Task details:
An exact reprint of every record below is required, with the pictures left out.

Data provided:
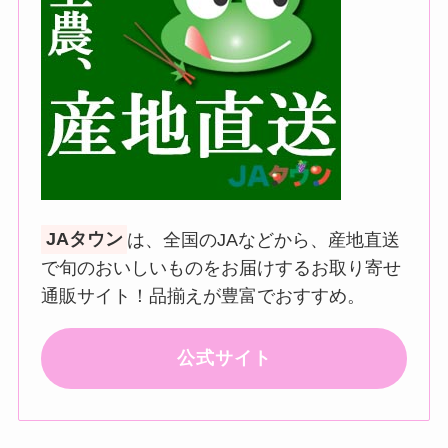
JAタウン
は、全国のJAなどから、産地直送
で旬のおいしいものをお届けするお取り寄せ
通販サイト！品揃えが豊富でおすすめ。
公式サイト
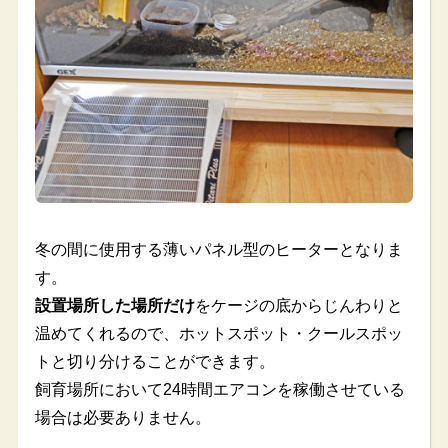
冬の間に使用する薄いパネル型のヒーターとなりま
す。
設置場所した場所だけ
をケージの底からじんわりと
温めてくれるので、ホットスポット・クールスポッ
トと切り分けることができます。
飼育場所において24時間エアコンを稼働させている
場合は必要ありません。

Exercise solution:
JAタウン
は、全国のJAなどから、産地直送
で旬のおいしいものをお届けするお取り寄せ
通販サイト！品揃えが豊富でおすすめ。
公式サイト
冬の間に使用する薄いパネル型のヒーターとなりま
す。
設置場所した場所だけ
をケージの底からじんわりと
温めてくれるので、ホットスポット・クールスポッ
トと切り分けることができます。
飼育場所において24時間エアコンを稼働させている
場合は必要ありません。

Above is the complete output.